JOB ITEM: Word for word, transcribe the data below from the line with "table_cell [167, 414, 974, 438]" to the line with "table_cell [167, 565, 974, 589]", keeping both of those lines.

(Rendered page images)
● ● ●

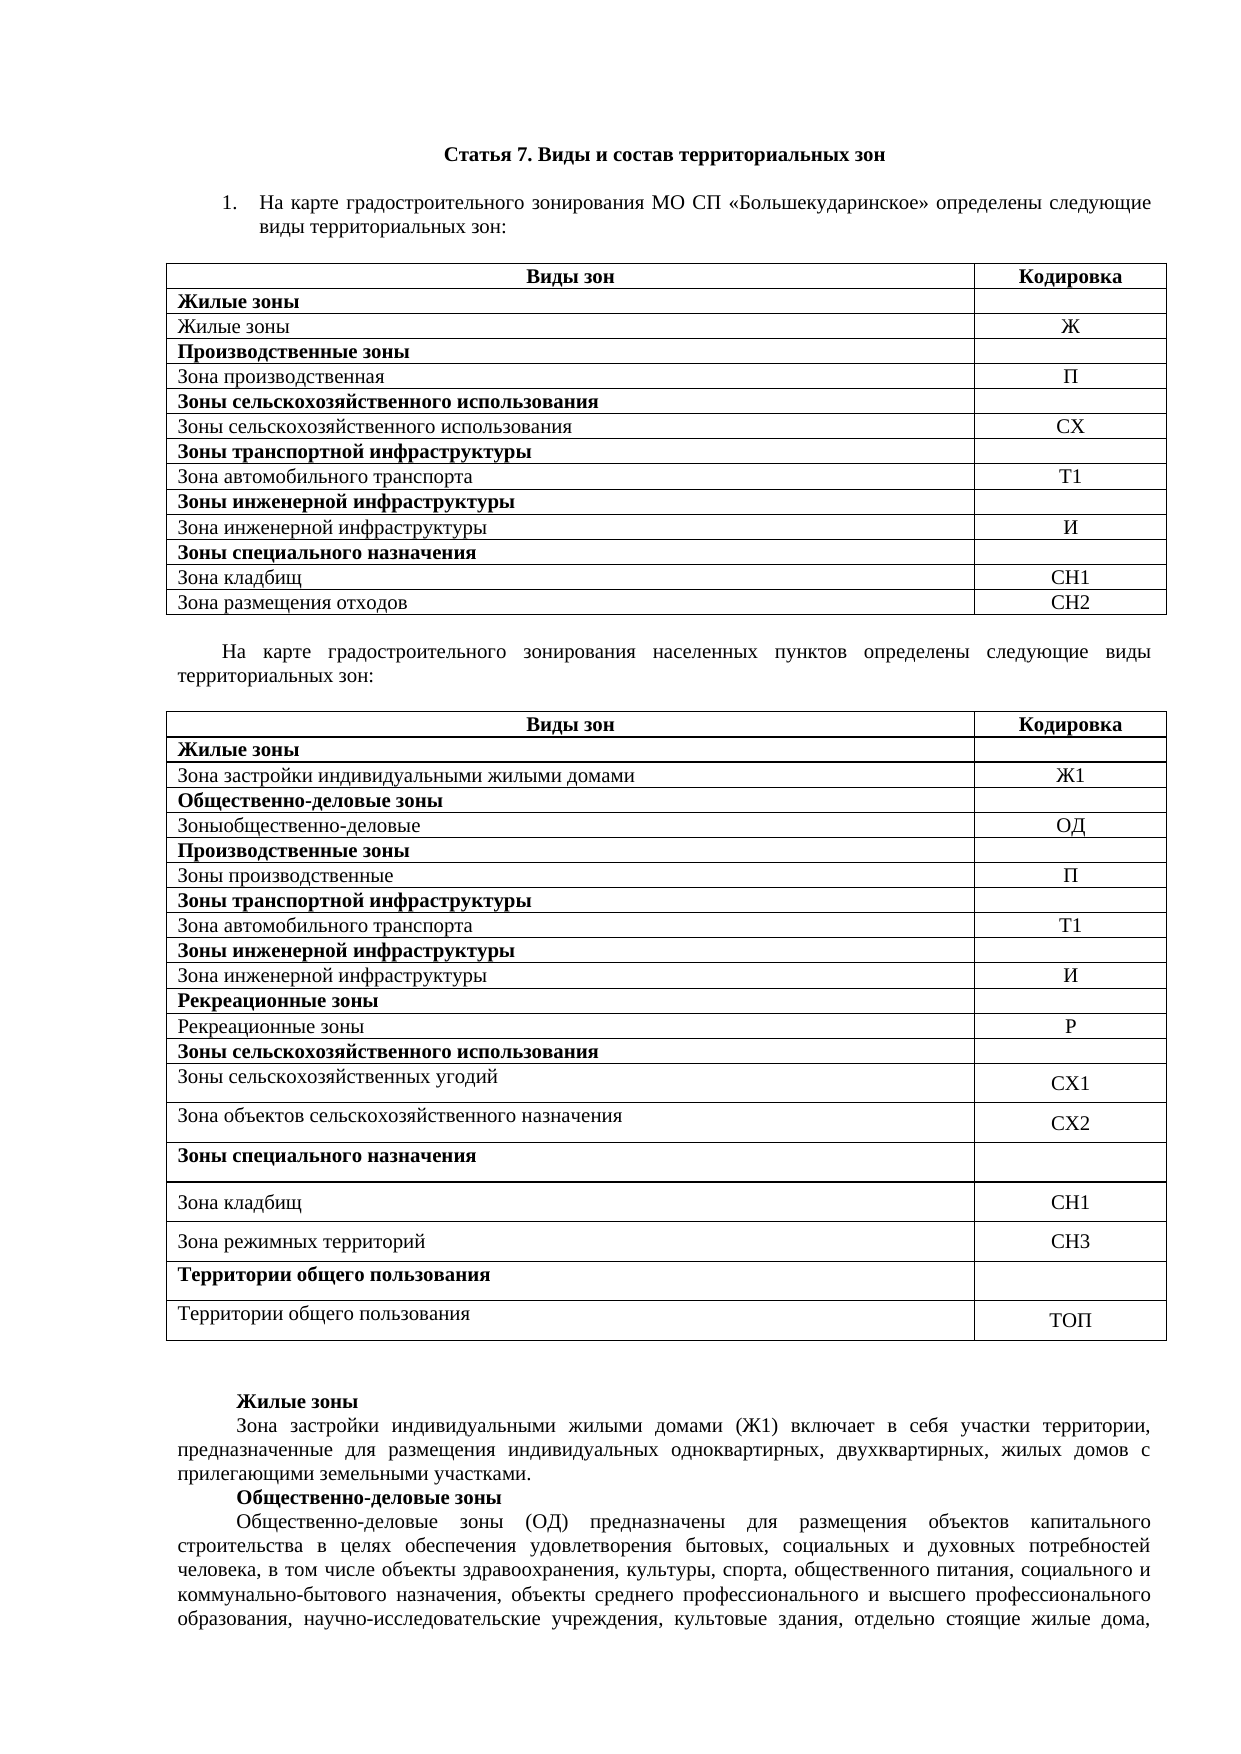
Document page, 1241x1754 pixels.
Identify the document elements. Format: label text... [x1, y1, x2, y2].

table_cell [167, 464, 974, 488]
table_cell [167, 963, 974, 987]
text Жилые зоны [177, 1389, 1152, 1413]
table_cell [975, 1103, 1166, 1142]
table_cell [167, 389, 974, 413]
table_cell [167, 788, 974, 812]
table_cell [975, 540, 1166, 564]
text Зона застройки индивидуальными жилыми домами (Ж1) включает в себя участки территории, предназначенные для размещения индивидуальных одноквартирных, двухквартирных, жилых домов с прилегающими земельными участками. [177, 1413, 1152, 1485]
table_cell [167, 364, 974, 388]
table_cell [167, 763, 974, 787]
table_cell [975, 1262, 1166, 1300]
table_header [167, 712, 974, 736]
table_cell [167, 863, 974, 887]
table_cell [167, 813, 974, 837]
text Статья 7. Виды и состав территориальных зон [177, 142, 1152, 166]
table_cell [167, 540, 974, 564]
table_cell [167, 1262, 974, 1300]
text На карте градостроительного зонирования населенных пунктов определены следующие виды территориальных зон: [177, 639, 1152, 687]
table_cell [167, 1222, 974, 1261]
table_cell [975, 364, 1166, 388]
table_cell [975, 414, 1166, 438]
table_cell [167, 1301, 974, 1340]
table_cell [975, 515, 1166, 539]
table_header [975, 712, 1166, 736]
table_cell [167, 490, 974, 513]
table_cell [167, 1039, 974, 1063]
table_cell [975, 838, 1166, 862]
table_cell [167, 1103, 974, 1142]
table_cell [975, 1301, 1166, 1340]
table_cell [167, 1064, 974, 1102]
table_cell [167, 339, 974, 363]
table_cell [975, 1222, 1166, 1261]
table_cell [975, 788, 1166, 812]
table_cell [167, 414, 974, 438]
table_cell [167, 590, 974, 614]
list На карте градостроительного зонирования МО СП «Большекударинское» определены следующие виды территориальных зон: [222, 190, 1152, 238]
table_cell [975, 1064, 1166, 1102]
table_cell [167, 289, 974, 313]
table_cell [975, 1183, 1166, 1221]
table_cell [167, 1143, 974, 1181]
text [177, 1509, 1152, 1629]
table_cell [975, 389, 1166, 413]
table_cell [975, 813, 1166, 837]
text Общественно-деловые зоны [177, 1485, 1152, 1509]
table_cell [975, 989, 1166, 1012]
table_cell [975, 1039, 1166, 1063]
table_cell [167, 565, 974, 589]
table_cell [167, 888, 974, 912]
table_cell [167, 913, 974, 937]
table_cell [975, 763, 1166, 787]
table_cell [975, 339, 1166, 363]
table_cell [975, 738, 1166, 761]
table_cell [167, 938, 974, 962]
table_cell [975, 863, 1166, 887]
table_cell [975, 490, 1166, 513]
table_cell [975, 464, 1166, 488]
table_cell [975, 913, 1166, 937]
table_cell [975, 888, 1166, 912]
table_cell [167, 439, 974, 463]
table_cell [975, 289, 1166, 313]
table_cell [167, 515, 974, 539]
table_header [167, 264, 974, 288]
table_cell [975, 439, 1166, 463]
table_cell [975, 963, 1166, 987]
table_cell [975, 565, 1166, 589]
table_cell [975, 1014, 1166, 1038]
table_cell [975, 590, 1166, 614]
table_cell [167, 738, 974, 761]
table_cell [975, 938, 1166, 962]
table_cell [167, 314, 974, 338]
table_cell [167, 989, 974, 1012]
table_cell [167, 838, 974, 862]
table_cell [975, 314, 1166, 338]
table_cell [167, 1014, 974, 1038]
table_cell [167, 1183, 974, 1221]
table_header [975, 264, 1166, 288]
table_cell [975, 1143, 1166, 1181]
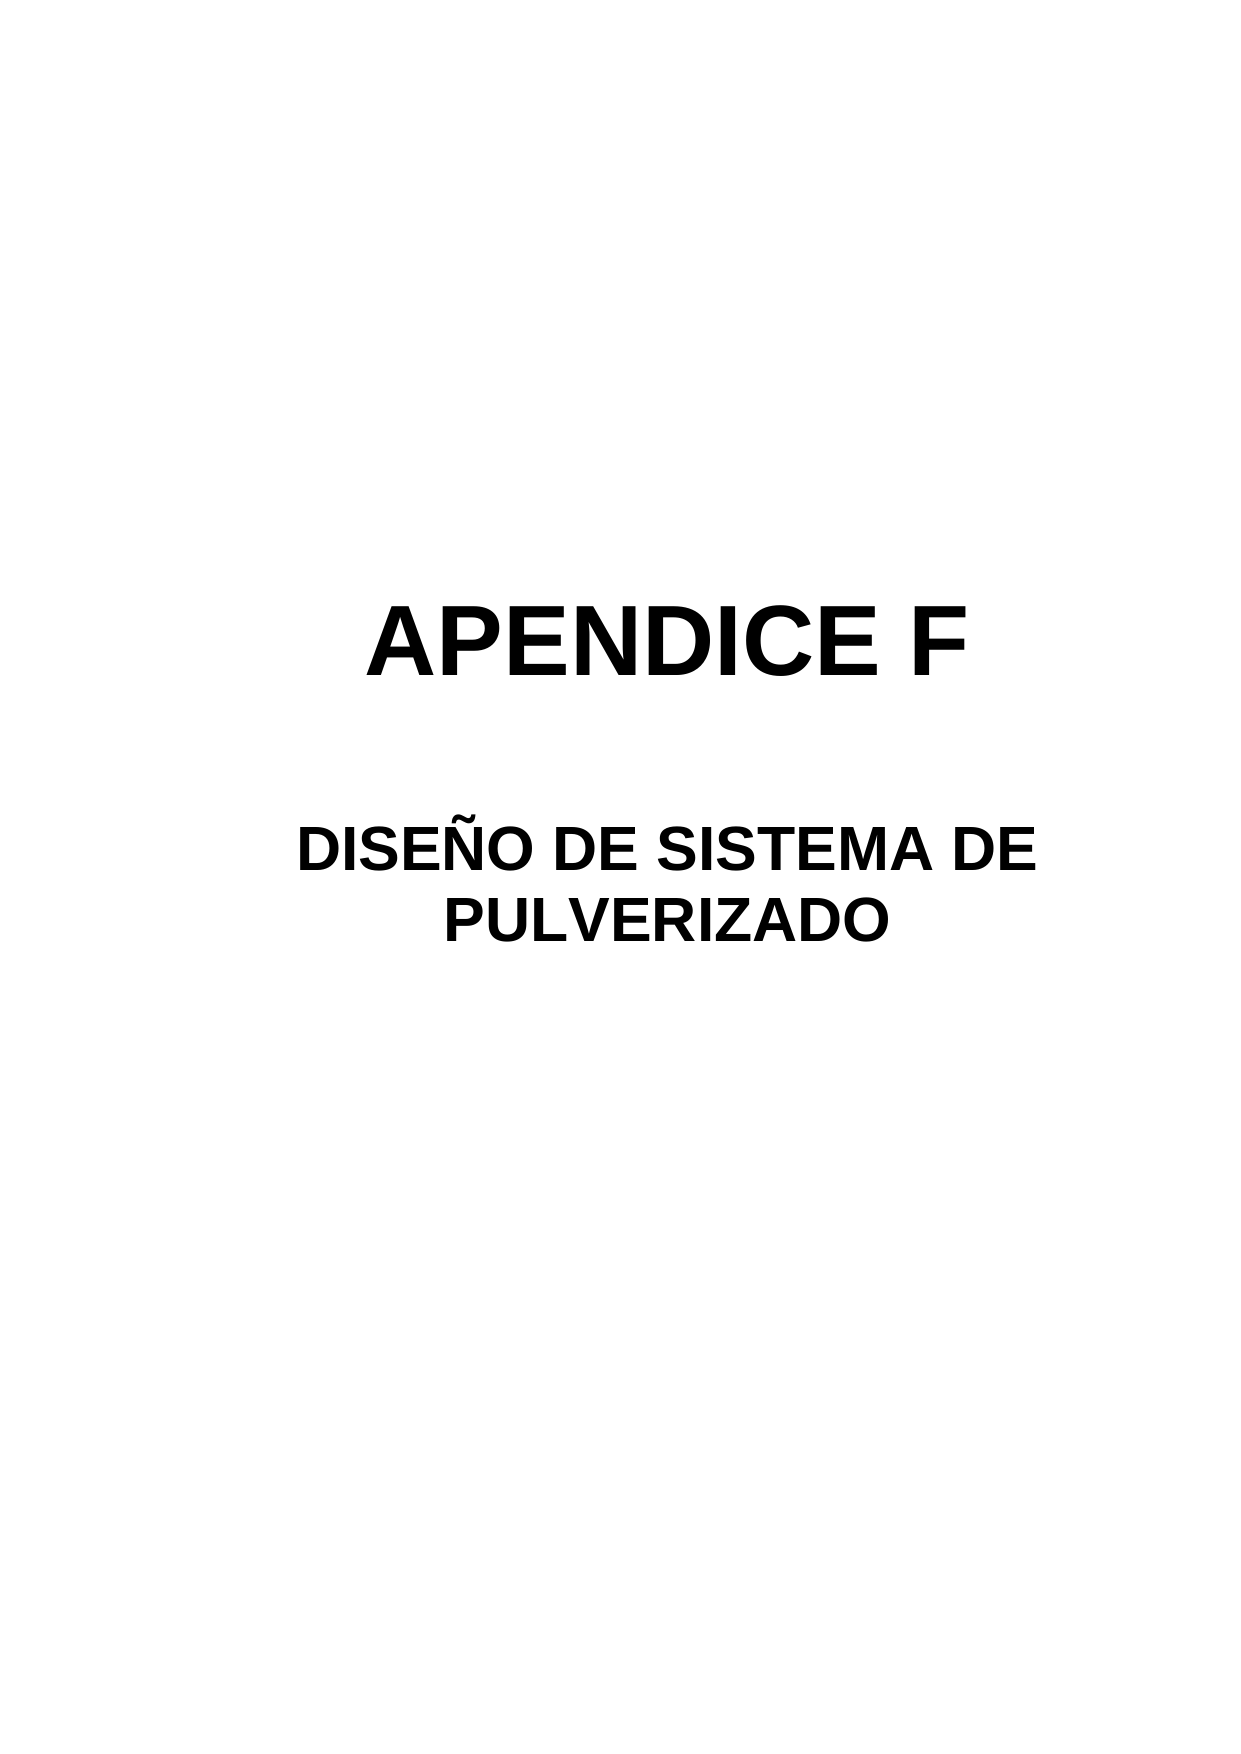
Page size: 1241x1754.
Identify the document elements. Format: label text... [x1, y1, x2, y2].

text APENDICE F [236, 581, 1098, 696]
text DISEÑO DE SISTEMA DE PULVERIZADO [236, 811, 1098, 955]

● ● ●

SOLUTION TO THIS PROBLEM:
table_cell [167, 414, 974, 438]
table_cell [167, 590, 974, 614]
list На карте градостроительного зонирования МО СП «Большекударинское» определены следующие виды территориальных зон: [222, 190, 1152, 238]
table_cell [975, 1064, 1166, 1102]
table_cell [167, 289, 974, 313]
table_cell [975, 1183, 1166, 1221]
table_cell [167, 1143, 974, 1181]
text [177, 1509, 1152, 1629]
table_cell [975, 389, 1166, 413]
table_cell [975, 813, 1166, 837]
text Общественно-деловые зоны [177, 1485, 1152, 1509]
table_cell [975, 989, 1166, 1012]
table_cell [975, 1039, 1166, 1063]
table_cell [167, 565, 974, 589]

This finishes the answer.